I'm not sure what you mean by using a register would resolve your endian-ness issues. We'd need to see the code to know. However, if you need to transfer integer values over the wire between different machines, you need to be sure that you are handling the size and the byte order correctly. That means both ends must agree on how to handle it - even if they actually do things differently.

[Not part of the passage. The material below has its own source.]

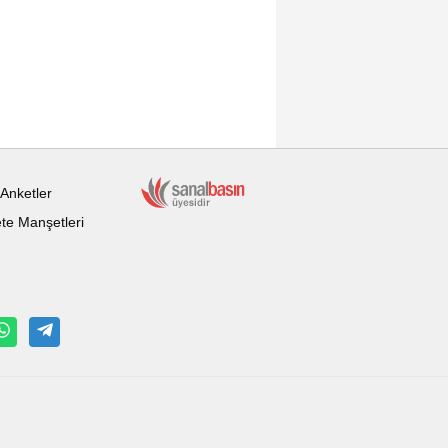
Anketler
te Manşetleri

Copying a byte array into a 'long' on an Intel platform will produce different results from copying the same array into a 'long' on a SPARC platform. To go via a register, you'd have to use code similar to:
void st_uint4(Uint4 l, char *s)
{
s += sizeof(Uint4) - 1;
*s-- = l & 0xFF;
l >>= 8;
*s-- = l & 0xFF;
l >>= 8;
*s-- = l & 0xFF;
l >>= 8;
*s = l & 0xFF;
}
Uint4 ld_uint4(const char *s)
{
int i;
Uint4 j = 0;
for (i = 0; i < 4; i++)
{
j = (j << 8) | (*s++ & 0xFF);
}
return(j);
}
There are multiple ways to write that code.
Addressing the comments:
When dealing with data across machines, you have to be very careful. The two functions shown are inverses of each other. The 'ld_uint4()' function takes a byte array and loads that into a 4-byte signed integer (assuming you have a typedef for Uint4 that maps to a 4-byte signed integer - uint32_t from inttypes.h or stdint.h is a good bet). The st_uint4() function does the reverse operation. This code uses a big-endian storage format (the MSB is first in the byte array), but the same code is used on both types of platform (no performance advantage to either - and no conditional compilation, which is probably more important). You could write the code to work with little-endian storage; you could write the code so that there is less penalty on one type of machine versus the other.
Understanding data layouts on disk is crucial - defining them carefully and in a platform neutral way is also crucial. Handling (single-byte code set) strings is easy; handling wide character strings (UTF-16 or UTF-32) is like handling integers - and you can use code similar to the code above for Uint2 and Uint8 if you wish (I have such functions pre-packaged, for example - I just copied the Uint4 versions; I also have SintN functions - for the copying stuff, the difference is not crucial, but for memory comparisons, the comparison techniques for signed and unsigned values are different).
Handling float and double is trickier still - though if you can safely assume IEEE 754 format, it is primarily a big-endian vs little-endian issue that you face (that and perhaps some skulduggery with a union). The code-base I work with leaves double/float platform dependent (a nuisance, but a decision dating back to the days before IEEE 754 was ubiquitous) so I don't have platform neutral code for that. Also beware of alignments; Intel chips allow misaligned access but other chips (SPARC, PowerPC) do not, or incur large overheads. That means if you copy a 4-byte value, the source and target addresses must be 4-byte aligned if you do a simple copy; the store/load functions above do not have that as a problem and can deal with arbitrary alignments. Again, be wary of over-optimization (premature optimization).